Bug #7154

Updated by Brett Smith almost 5 years ago

The Arvados API server and clients identify Docker images by @docker_image_hash@ and @docker_image_repo+tag@ links associated with collections. If links don't point to this collection, it's undiscoverable: jobs can't refer to the image by this metadata, and @arv keep docker@ won't list it. (You can still use it in will never be recognized as a job by specifying the collection content address as your @docker_image@.) Docker image, no matter what.
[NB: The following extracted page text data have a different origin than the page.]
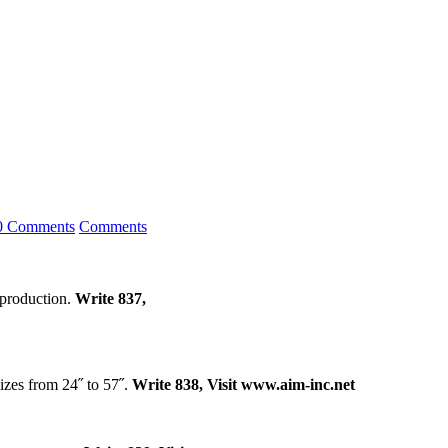
0 Comments
Comments
t production.
Write 837,
izes from 24˝ to 57˝.
Write 838, Visit www.aim-inc.net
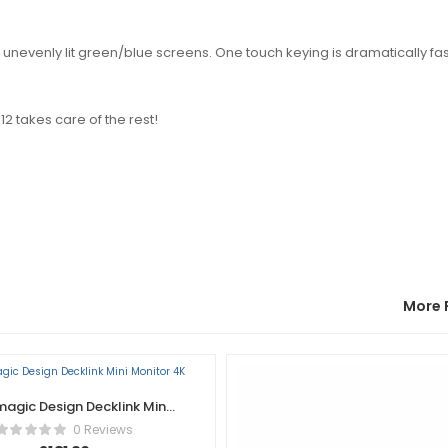
unevenly lit green/blue screens. One touch keying is dramatically fa
12 takes care of the rest!
More 
agic Design Decklink Mini
Monitor 4K
0 Reviews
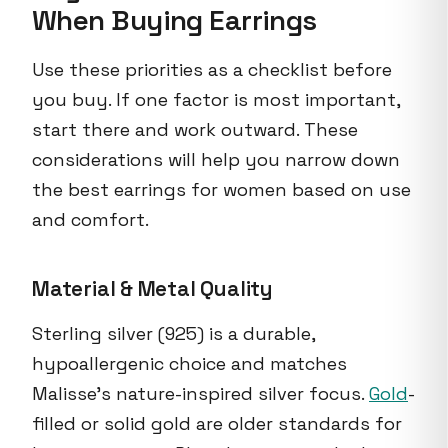
When Buying Earrings
Use these priorities as a checklist before
you buy. If one factor is most important,
start there and work outward. These
considerations will help you narrow down
the best earrings for women based on use
and comfort.
Material & Metal Quality
Sterling silver (925) is a durable,
hypoallergenic choice and matches
Malisse's nature-inspired silver focus.
Gold
-
filled or solid gold are older standards for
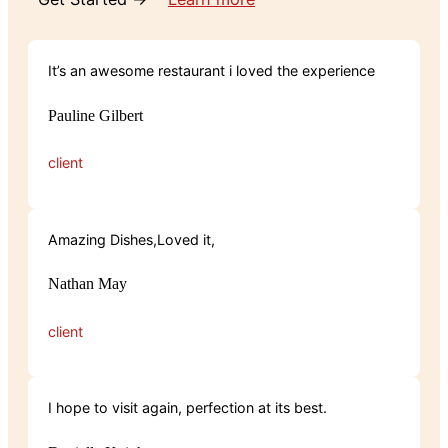
It’s an awesome restaurant i loved the experience
Pauline Gilbert
client
Amazing Dishes,Loved it,
Nathan May
client
I hope to visit again, perfection at its best.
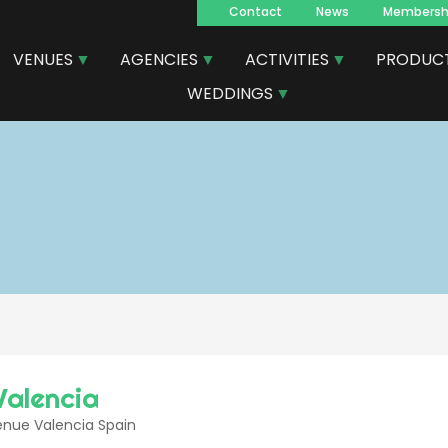
Contact
News
Membersh
Navegacion
VENUES
AGENCIES
ACTIVITIES
PRODUC
principal
WEDDINGS
Valencia
enue Valencia Spain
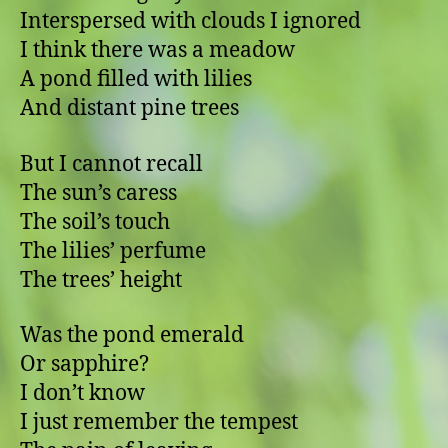
Interspersed with clouds I ignored
I think there was a meadow
A pond filled with lilies
And distant pine trees
But I cannot recall
The sun’s caress
The soil’s touch
The lilies’ perfume
The trees’ height
Was the pond emerald
Or sapphire?
I don’t know
I just remember the tempest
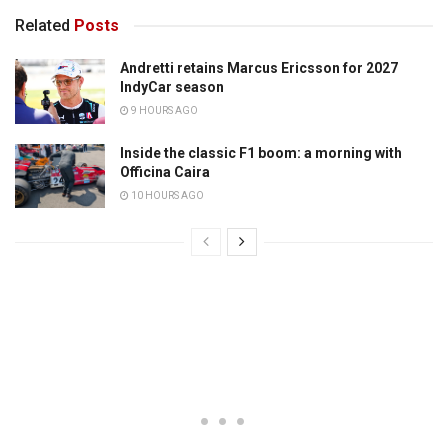
Related
Posts
Andretti retains Marcus Ericsson for 2027
IndyCar season
9 HOURS AGO
Inside the classic F1 boom: a morning with
Officina Caira
10 HOURS AGO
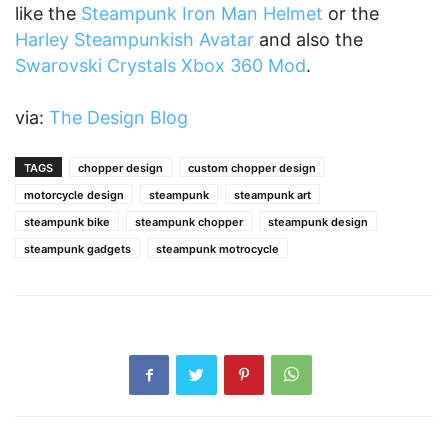
like the
Steampunk Iron Man Helmet
or the
Harley Steampunkish Avatar
and also the
Swarovski Crystals Xbox 360 Mod
.
via:
The Design Blog
TAGS
chopper design
custom chopper design
motorcycle design
steampunk
steampunk art
steampunk bike
steampunk chopper
steampunk design
steampunk gadgets
steampunk motrocycle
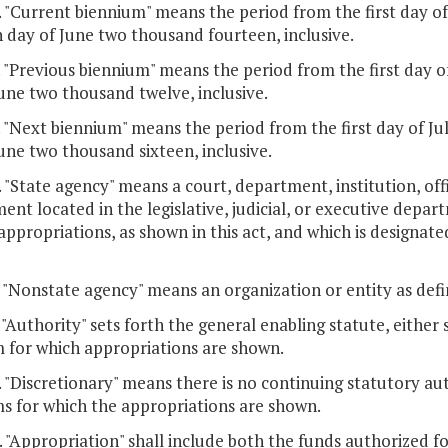
. "Current biennium" means the period from the first day o
h day of June two thousand fourteen, inclusive.
. "Previous biennium" means the period from the first day o
une two thousand twelve, inclusive.
. "Next biennium" means the period from the first day of Ju
une two thousand sixteen, inclusive.
. "State agency" means a court, department, institution, offi
nt located in the legislative, judicial, or executive depa
appropriations, as shown in this act, and which is designated
. "Nonstate agency" means an organization or entity as defi
. "Authority" sets forth the general enabling statute, either 
 for which appropriations are shown.
. "Discretionary" means there is no continuing statutory aut
s for which the appropriations are shown.
. "Appropriation" shall include both the funds authorized f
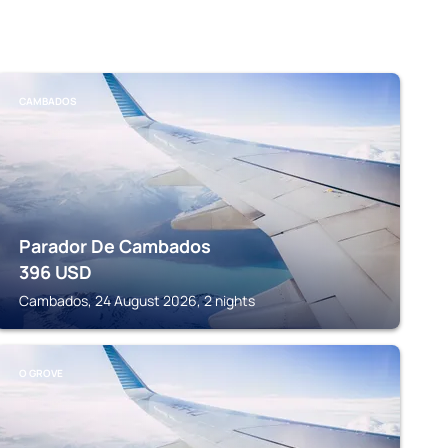
CAMBADOS
Parador De Cambados
396
USD
Cambados, 24 August 2026, 2 nights
O GROVE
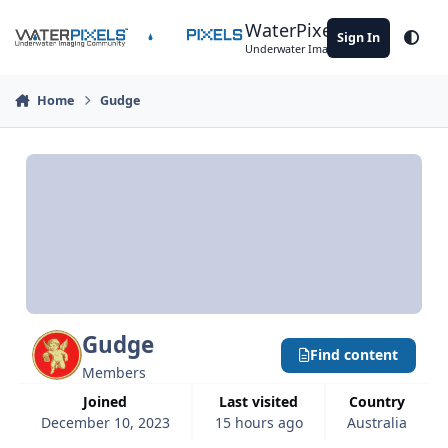
Skip to content
WaterPixels
Sign In
Theme
Underwater Imaging Community
Home
Gudge
Gudge
Find content
Members
Joined
Last visited
Country
December 10, 2023
15 hours ago
Australia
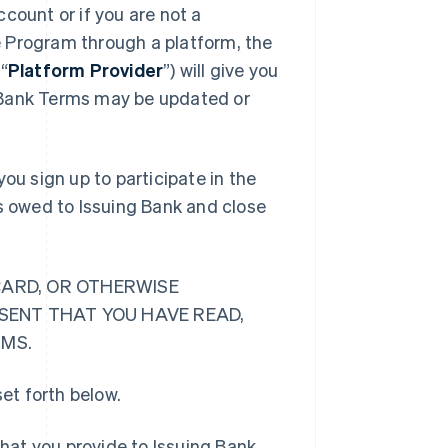
count or if you are not a
 Program through a platform, the
“
Platform Provider
”) will give you
 Bank Terms may be updated or
ou sign up to participate in the
ts owed to Issuing Bank and close
CARD, OR OTHERWISE
ESENT THAT YOU HAVE READ,
RMS.
et forth below.
hat you provide to Issuing Bank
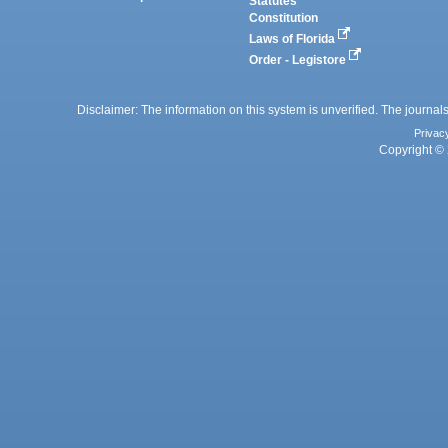
Statutes
Constitution
Laws of Florida
Order - Legistore
Disclaimer: The information on this system is unverified. The journals
Privac
Copyright © 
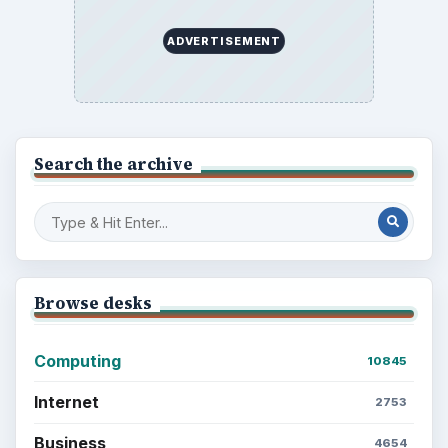
ADVERTISEMENT
Search the archive
Browse desks
Computing
10845
Internet
2753
Business
4654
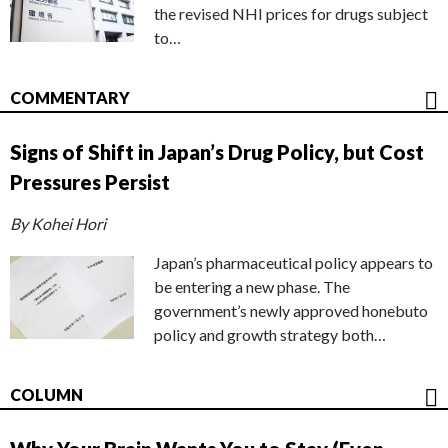
the revised NHI prices for drugs subject
to…
COMMENTARY
Signs of Shift in Japan’s Drug Policy, but Cost
Pressures Persist
By Kohei Hori
Japan’s pharmaceutical policy appears to
be entering a new phase. The
government’s newly approved honebuto
policy and growth strategy both…
COLUMN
At an API level, we can't prevent users from copying Docker image collections without copying the associated metadata. However, a few high-level copy tools also lose the metadata, which is not what users expect:

* Basically all of the Workbench copy mechanisms.
** "Copy to project…" from the collection page.
** Selecting the collection in a project and copying it from the pulldown menu.
** On the collection page, select the single Docker image file in it, and create a new collection from that (although maybe users don't/shouldn't expect this to work)
* arv-copy by collection content address: In this case, arv-copy searches for all collections with that content address, and chooses one to copy based on which one is likely to have the best name. If it chooses a copy that's already lost the metadata links, it won't create any links on the destination either. It should probably copy over metadata from any collection with a matching content address.

Maybe we should just fix all these individual bugs in the copy tools. But I wanted to raise the question: should we be identifying Docker images a different way that less likely to be lost? Maybe through properties on the collection, or something like that?